Exercise data:
-- START --

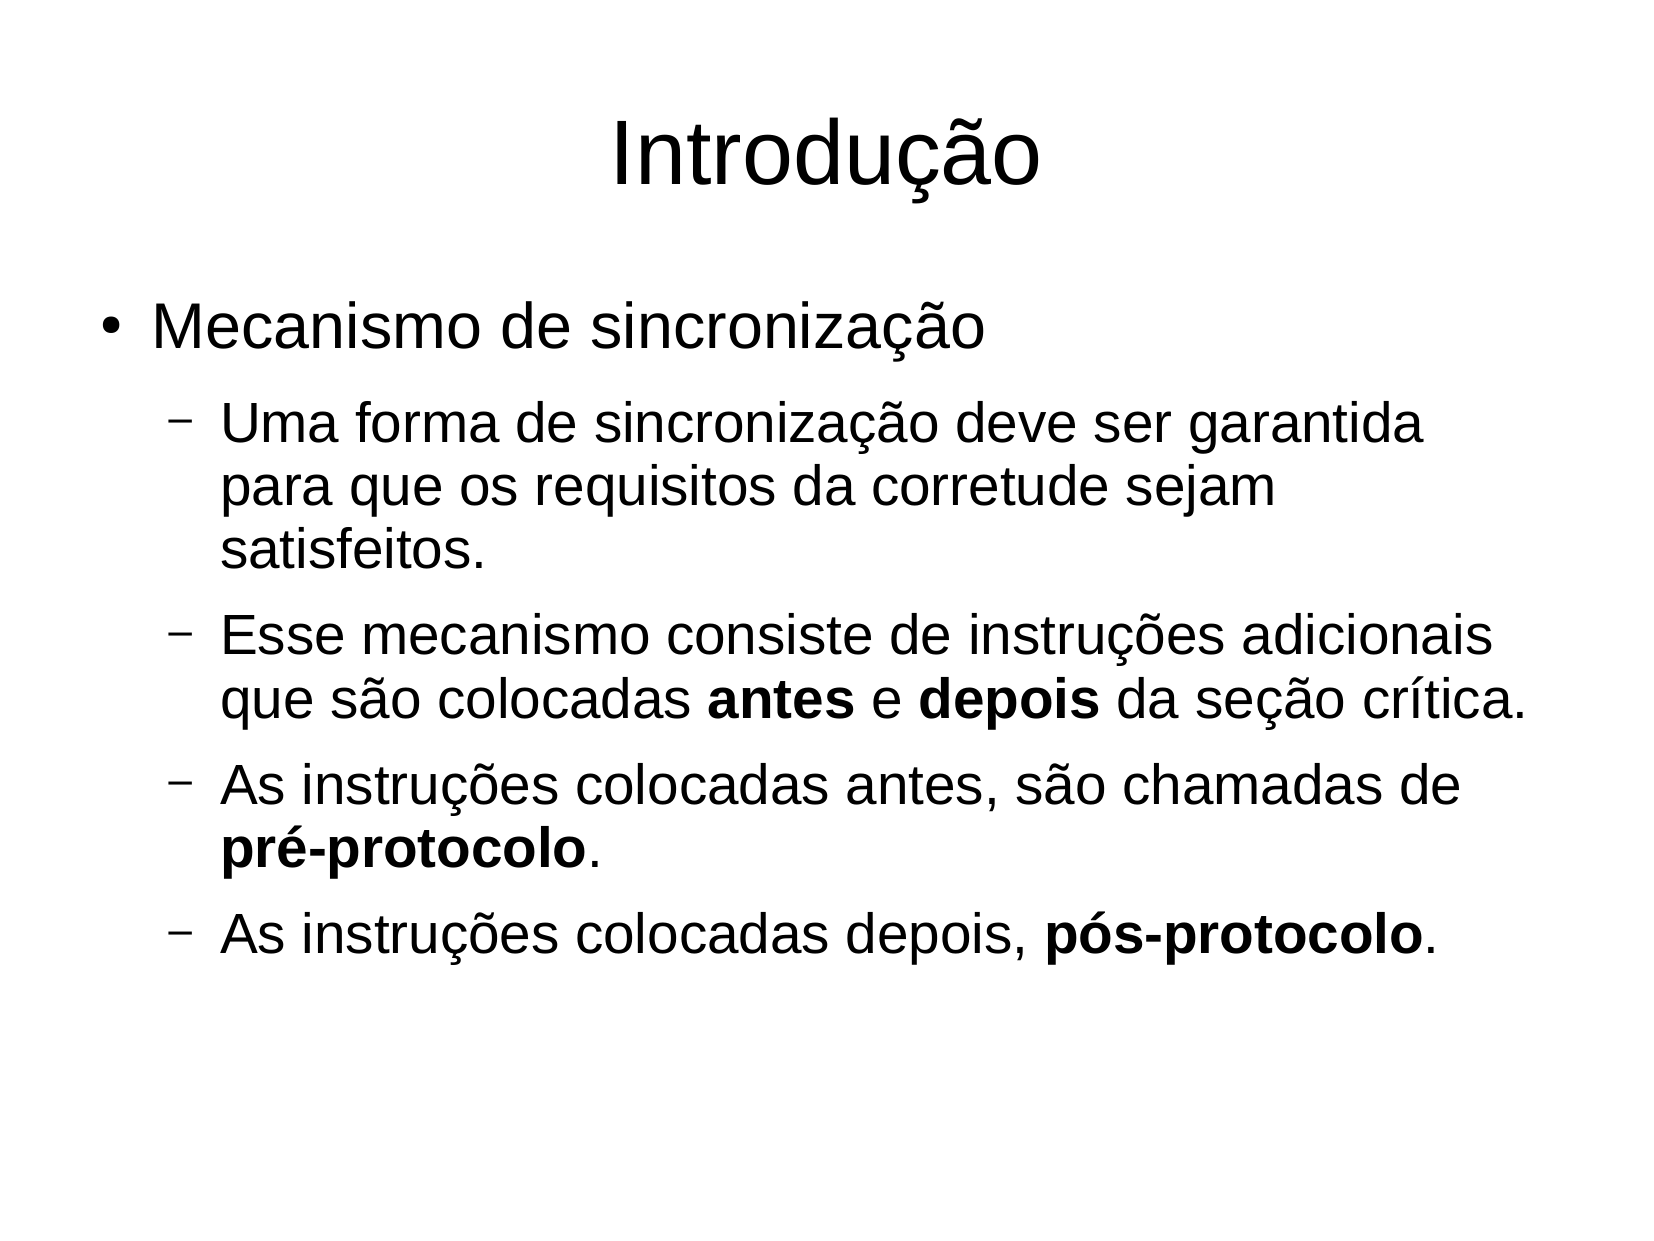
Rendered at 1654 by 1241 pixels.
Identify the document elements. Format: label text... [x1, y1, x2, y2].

list Mecanismo de sincronização Uma forma de sincronização deve ser garantida para que os requisitos da corretude sejam satisfeitos. Esse mecanismo consiste de instruções adicionais que são colocadas antes e depois da seção crítica. As instruções colocadas antes, são chamadas de pré-protocolo. As instruções colocadas depois, pós-protocolo. [82, 290, 1538, 1010]
title Introdução [82, 49, 1571, 257]
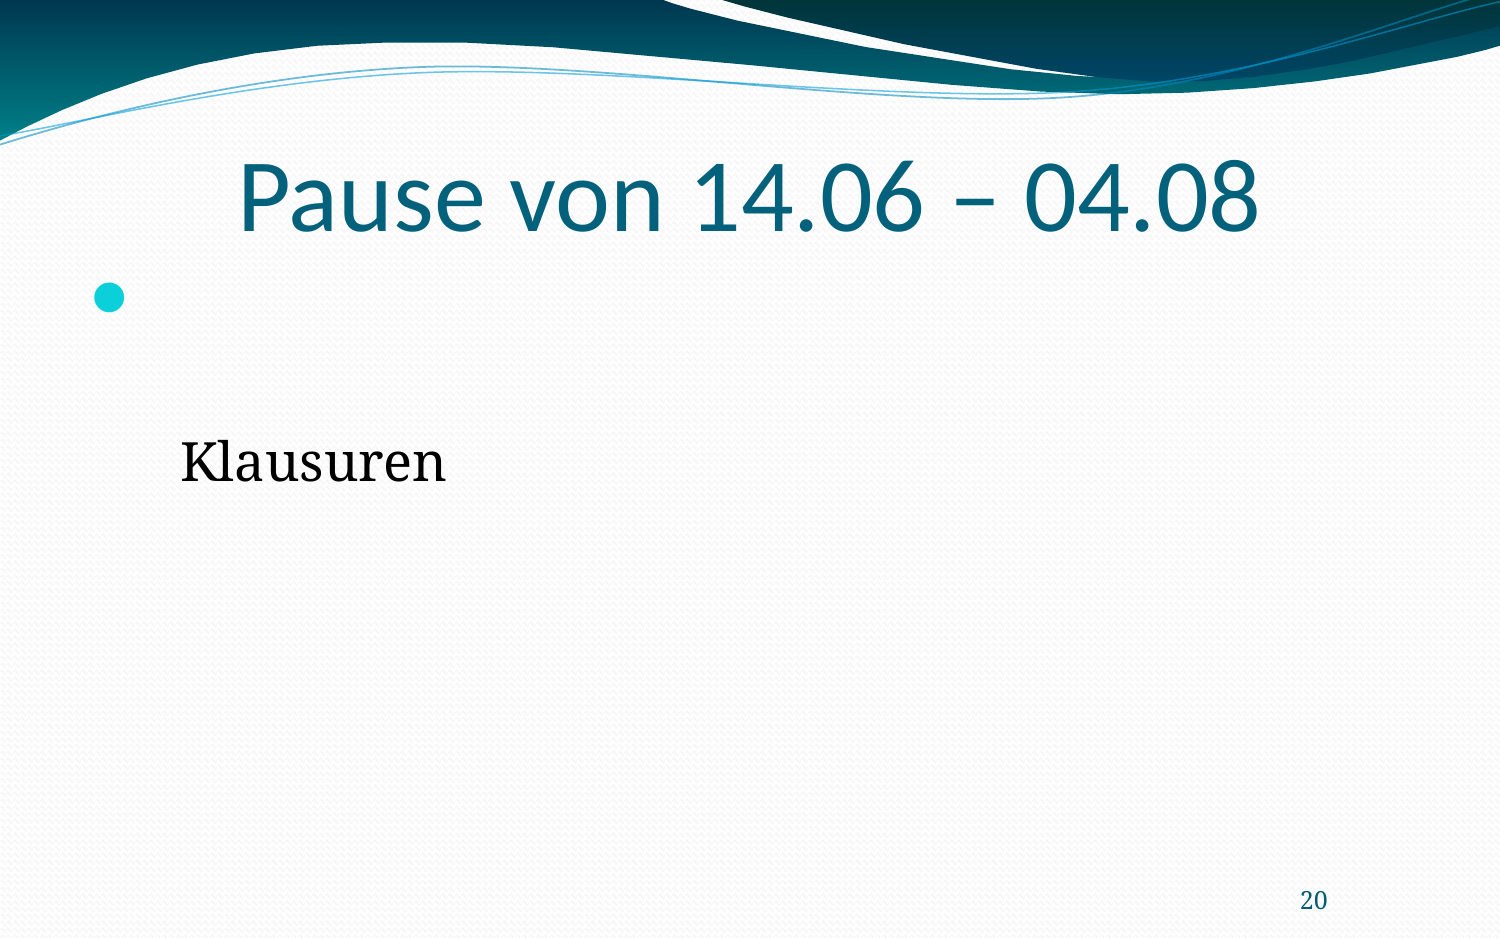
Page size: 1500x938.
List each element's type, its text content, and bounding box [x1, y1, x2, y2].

text_box 20 [1299, 868, 1426, 919]
list Klausuren [75, 264, 1426, 865]
title Pause von 14.06 – 04.08 [75, 96, 1426, 253]
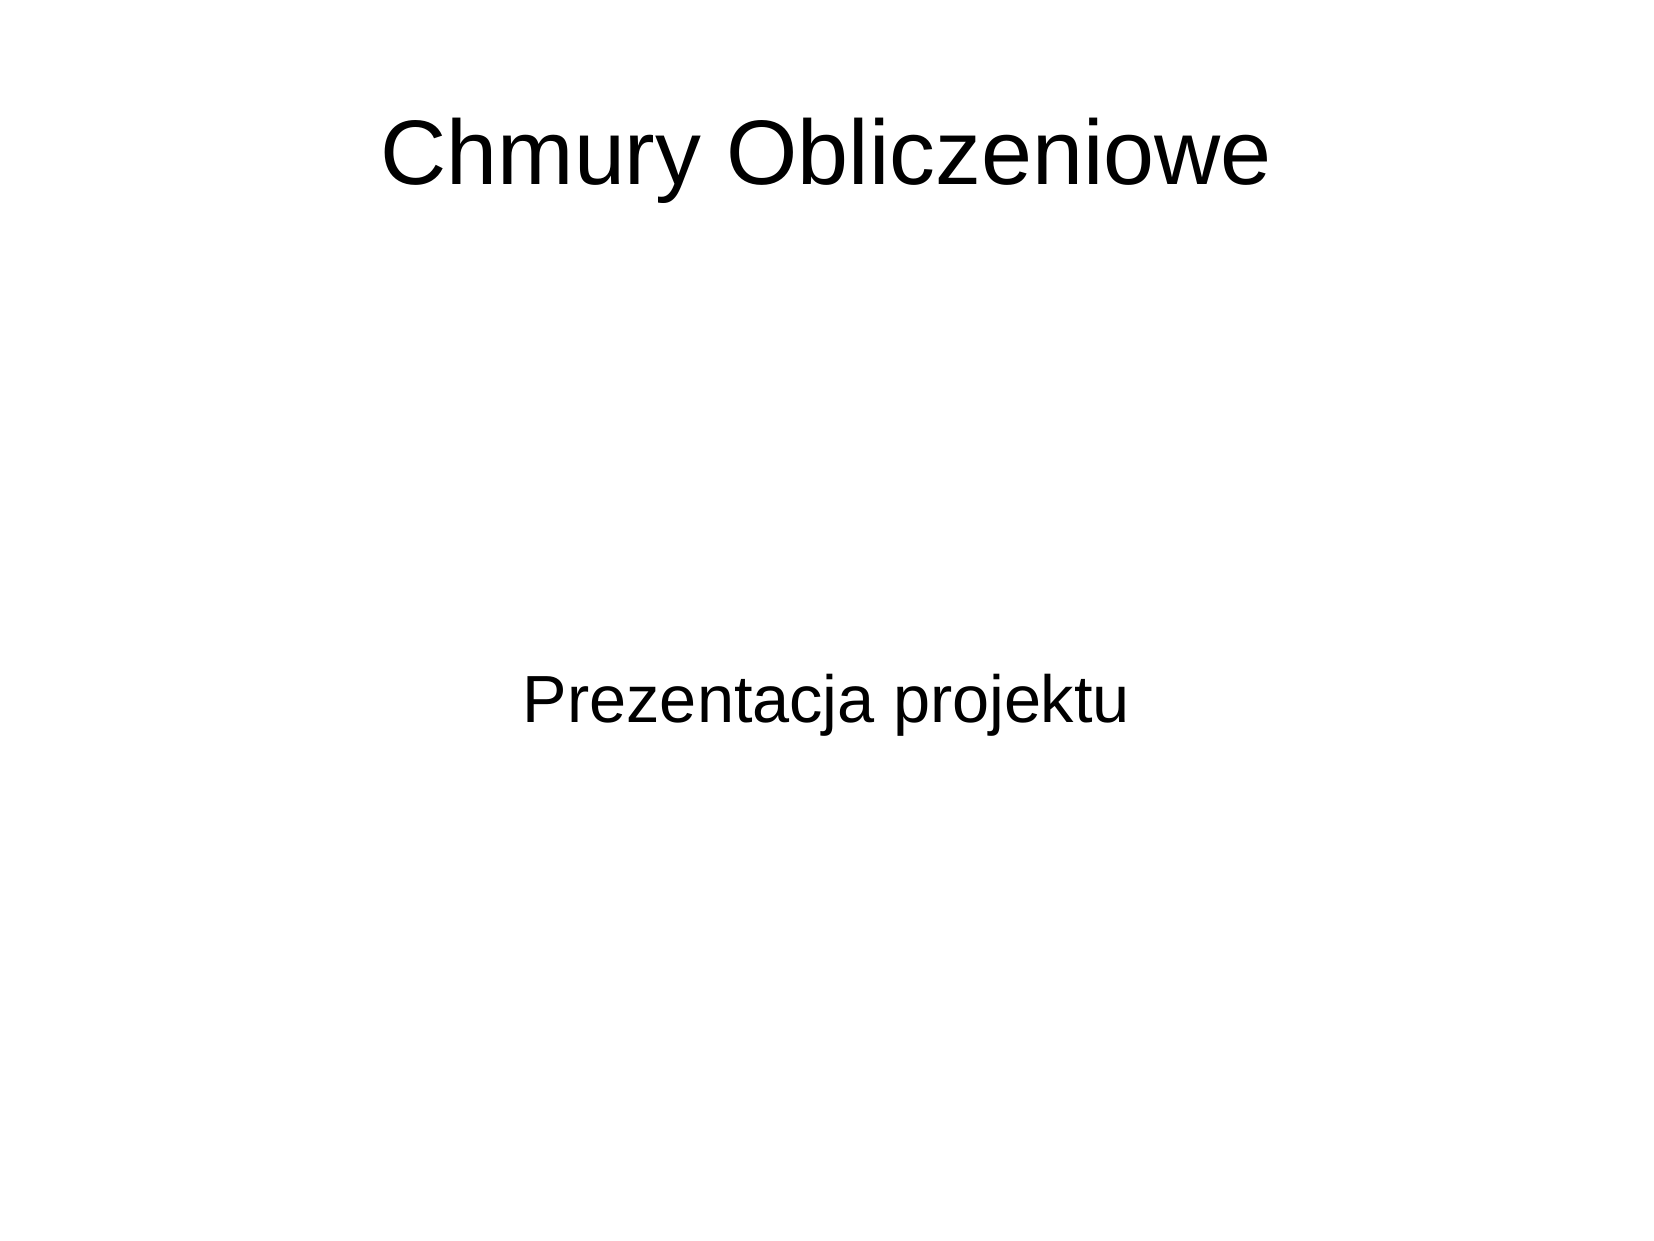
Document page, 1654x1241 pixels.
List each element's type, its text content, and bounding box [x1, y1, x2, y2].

subtitle Prezentacja projektu [82, 290, 1571, 1109]
title Chmury Obliczeniowe [82, 49, 1571, 257]
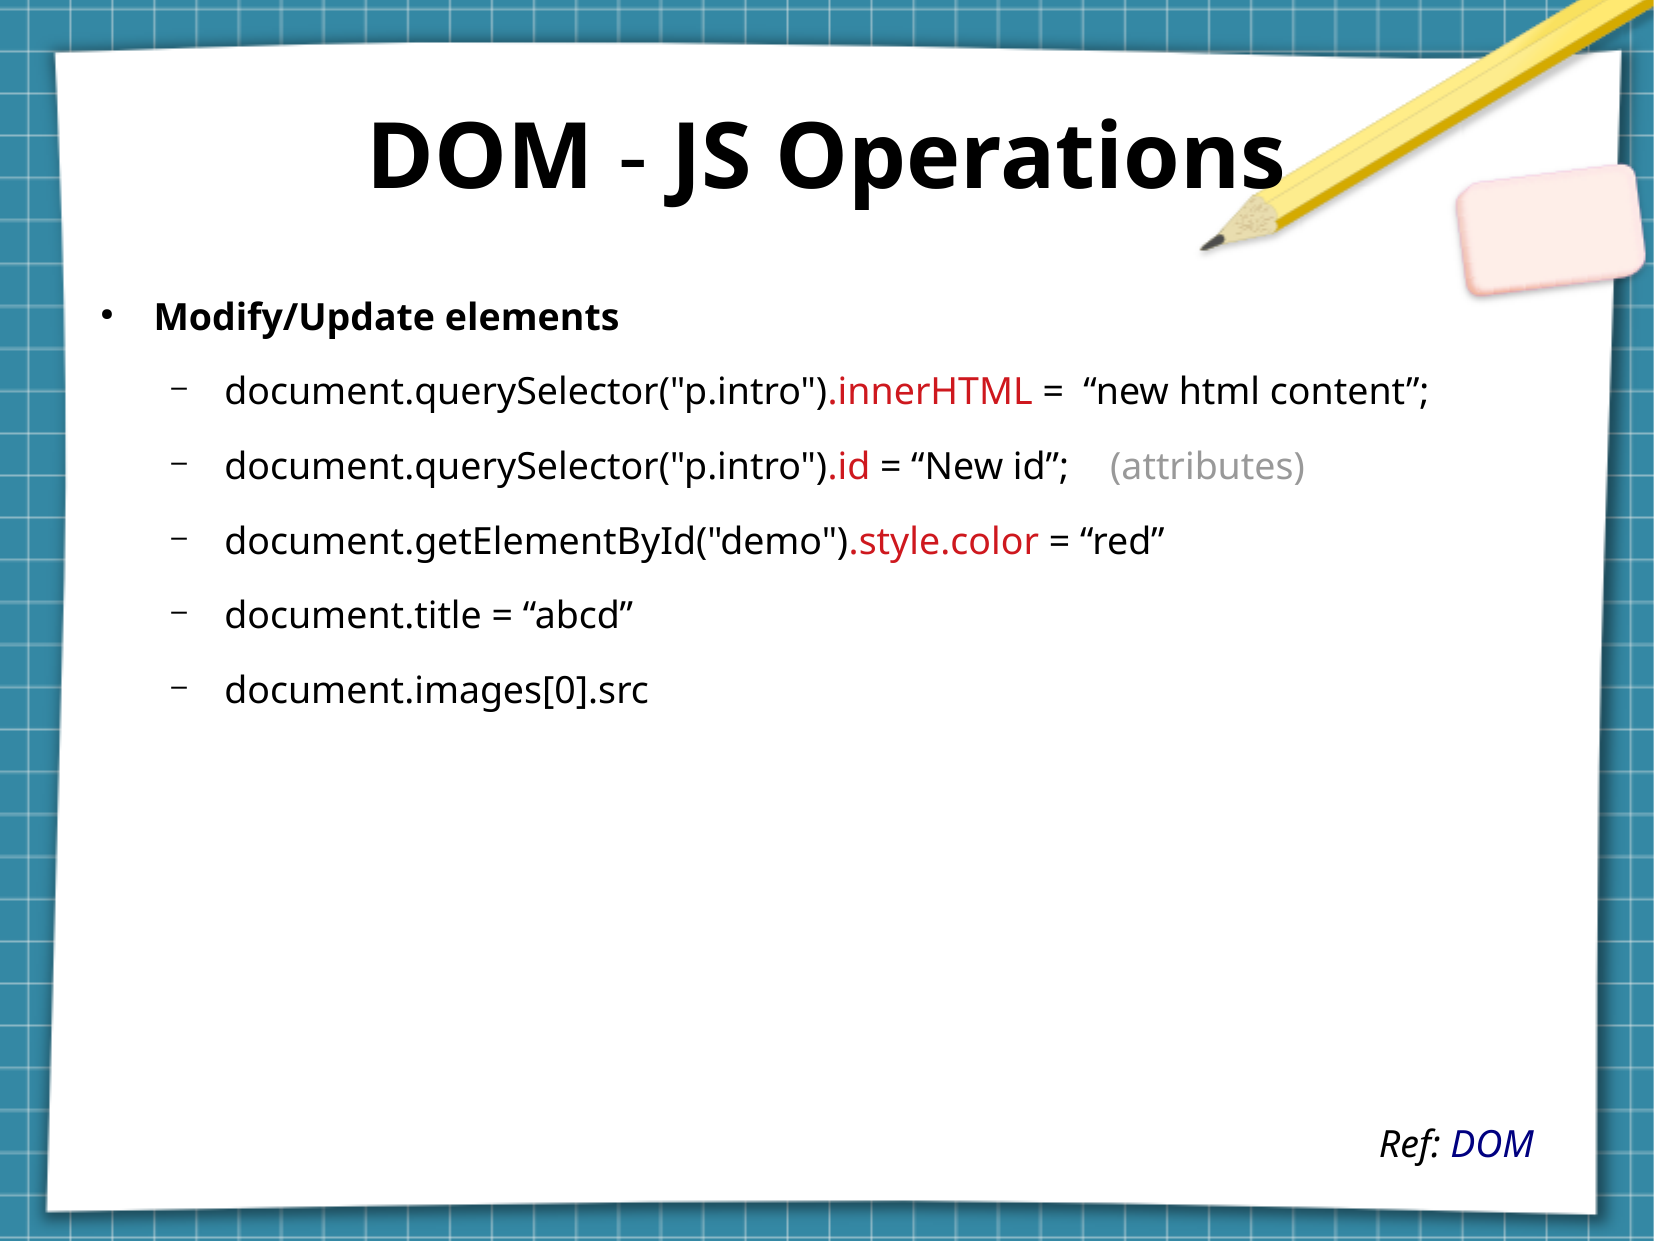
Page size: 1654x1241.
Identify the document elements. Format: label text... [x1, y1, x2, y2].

title DOM - JS Operations [82, 49, 1571, 257]
picture [0, 0, 1654, 1241]
list Modify/Update elements document.querySelector("p.intro").innerHTML = “new html content”; document.querySelector("p.intro").id = “New id”; (attributes) document.getElementById("demo").style.color = “red” document.title = “abcd” document.images[0].src [82, 290, 1571, 1158]
text_box Ref: DOM [1364, 1110, 1547, 1163]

-- END --

Direction: Write out every line of the data above verbatim, omitting the pictures.

Reply:
Rendered at 1654 by 1241 pixels.
Identify the document elements. Format: label text... [x1, y1, x2, y2].

list Mecanismo de sincronização Uma forma de sincronização deve ser garantida para que os requisitos da corretude sejam satisfeitos. Esse mecanismo consiste de instruções adicionais que são colocadas antes e depois da seção crítica. As instruções colocadas antes, são chamadas de pré-protocolo. As instruções colocadas depois, pós-protocolo. [82, 290, 1538, 1010]
title Introdução [82, 49, 1571, 257]
Page size: 1500x938.
List each element's type, its text content, and bounding box [x1, y1, x2, y2].

text_box 20 [1299, 868, 1426, 919]
list Klausuren [75, 264, 1426, 865]
title Pause von 14.06 – 04.08 [75, 96, 1426, 253]
Document page, 1654x1241 pixels.
List each element's type, its text content, and bounding box [x1, y1, x2, y2].

subtitle Prezentacja projektu [82, 290, 1571, 1109]
title Chmury Obliczeniowe [82, 49, 1571, 257]
Page size: 1654x1241.
Identify the document elements. Format: label text... [x1, y1, x2, y2].

title DOM - JS Operations [82, 49, 1571, 257]
picture [0, 0, 1654, 1241]
list Modify/Update elements document.querySelector("p.intro").innerHTML = “new html content”; document.querySelector("p.intro").id = “New id”; (attributes) document.getElementById("demo").style.color = “red” document.title = “abcd” document.images[0].src [82, 290, 1571, 1158]
text_box Ref: DOM [1364, 1110, 1547, 1163]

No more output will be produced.